Pessoas com camisas de blocos caros pechinchando a cerveja do ambulante, na rua
Quem me conhece sabe o quanto eu amo o Carnaval de Salvador. Estar na rua, nesse período, é mais do que diversão, é mais uma oportunidade para ler o mundo que me cerca.
Este ano transitei entre os circuitos da Barra, Campo Grande, Castro Alves, Pelourinho, Curuzu... E em quase todos pude fisgar alguém pechinchando antes de comprar alguma coisa. "Moço, não faz sete na Beats, não?". "Moça, que churrasquinho caro...". "Moço, a cerveja tá quente". "Moça, faz duas latinhas por dez?". E por aí seguiu. Lembrei demais quando eu trabalhava cozinhando. Sempre tinha alguém para questionar o valor do seu trabalho. Claro, quando a gente fala em restaurante caro ou redes de fast foods famosas, nunca há questionamentos.
Pessoas com camisas de blocos caros pechinchando a cerveja do ambulante, na rua. "Foda-se a vida", nesse caso, a vida do outro.
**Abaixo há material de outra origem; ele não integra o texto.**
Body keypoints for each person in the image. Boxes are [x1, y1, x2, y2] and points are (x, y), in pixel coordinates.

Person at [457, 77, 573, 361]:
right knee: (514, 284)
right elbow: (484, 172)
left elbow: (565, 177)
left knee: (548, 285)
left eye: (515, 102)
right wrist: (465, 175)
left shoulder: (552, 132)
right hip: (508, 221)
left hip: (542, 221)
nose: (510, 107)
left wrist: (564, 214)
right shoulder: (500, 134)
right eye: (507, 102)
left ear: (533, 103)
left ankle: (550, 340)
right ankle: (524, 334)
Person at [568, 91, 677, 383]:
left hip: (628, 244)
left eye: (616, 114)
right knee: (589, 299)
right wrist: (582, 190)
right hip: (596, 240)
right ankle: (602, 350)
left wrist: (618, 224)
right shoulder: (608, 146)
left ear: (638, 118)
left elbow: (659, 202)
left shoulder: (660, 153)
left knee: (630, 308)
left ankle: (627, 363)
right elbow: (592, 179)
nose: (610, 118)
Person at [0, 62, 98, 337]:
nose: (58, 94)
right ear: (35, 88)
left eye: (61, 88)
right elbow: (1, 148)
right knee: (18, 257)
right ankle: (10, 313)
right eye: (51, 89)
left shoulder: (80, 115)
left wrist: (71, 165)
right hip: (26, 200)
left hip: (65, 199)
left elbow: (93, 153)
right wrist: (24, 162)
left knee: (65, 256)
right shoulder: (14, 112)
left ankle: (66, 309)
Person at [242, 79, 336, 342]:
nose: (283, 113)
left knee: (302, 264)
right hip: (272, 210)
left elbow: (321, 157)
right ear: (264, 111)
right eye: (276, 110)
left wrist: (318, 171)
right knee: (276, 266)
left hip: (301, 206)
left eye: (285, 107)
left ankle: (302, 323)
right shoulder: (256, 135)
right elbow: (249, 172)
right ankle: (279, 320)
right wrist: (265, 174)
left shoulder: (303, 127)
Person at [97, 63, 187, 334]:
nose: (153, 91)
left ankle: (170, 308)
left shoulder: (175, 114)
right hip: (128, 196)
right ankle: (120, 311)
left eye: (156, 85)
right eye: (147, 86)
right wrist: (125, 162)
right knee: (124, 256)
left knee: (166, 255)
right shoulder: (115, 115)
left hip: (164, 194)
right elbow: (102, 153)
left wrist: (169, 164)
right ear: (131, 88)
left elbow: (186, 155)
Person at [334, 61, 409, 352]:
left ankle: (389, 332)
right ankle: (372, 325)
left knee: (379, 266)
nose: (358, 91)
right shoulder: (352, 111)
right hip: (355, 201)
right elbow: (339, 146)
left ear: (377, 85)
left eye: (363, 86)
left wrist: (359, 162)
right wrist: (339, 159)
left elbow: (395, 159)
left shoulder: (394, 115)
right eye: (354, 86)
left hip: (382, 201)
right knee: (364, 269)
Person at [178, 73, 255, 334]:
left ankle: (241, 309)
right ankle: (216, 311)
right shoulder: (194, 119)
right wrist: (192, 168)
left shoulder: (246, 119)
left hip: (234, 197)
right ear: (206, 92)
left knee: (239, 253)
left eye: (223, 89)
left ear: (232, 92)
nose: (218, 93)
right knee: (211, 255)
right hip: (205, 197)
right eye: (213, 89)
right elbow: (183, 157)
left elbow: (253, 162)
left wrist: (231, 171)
Não tenho nada a ver se esse outro acampa no meio da rua, com família, chuva de carnaval e tudo.
Não estamos nem aí se o valor da latinha de cerveja, Beats ou o escambau não vem embutido os sete reais do banho diário pago pelo ambulante, para não ter que dormir sujo no cercado de sua barraca. O valor da quentinha, do almoço, também não está acrescido ao produto. Nessa conta também não estão os dias fora de casa, o descaso que o ambulante sofre com o poder público, a pele manchada pelo protetor solar de procedência duvidosa que é distribuído para aqueles cuja saída no Carnaval é a rua ou a rua.
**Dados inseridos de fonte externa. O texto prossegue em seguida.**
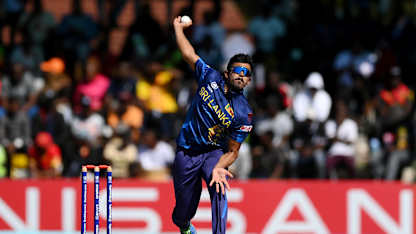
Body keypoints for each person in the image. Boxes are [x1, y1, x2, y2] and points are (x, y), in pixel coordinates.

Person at [171, 16, 253, 234]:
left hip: (212, 152)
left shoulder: (244, 113)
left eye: (247, 74)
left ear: (249, 82)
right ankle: (185, 225)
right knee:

Em meio ao barulho, esse só é um dos muitos silêncios. O isopor tá on, mas a falta de capacitação e humanidade com os ambulantes já existe há muito tempo. Como ainda temos a cara-de-pau de pechinchar para aqueles que estão de pernas bambas de tanto levar peso nas costas?
Não entramos em apocalipse, porque, na verdade, nunca saímos. O apocalipse da escravidão ainda perdura e podemos vê-lo em cada esquina, com ou sem carnaval. Enquanto houver racismo, seguiremos macetando. O outro, é claro.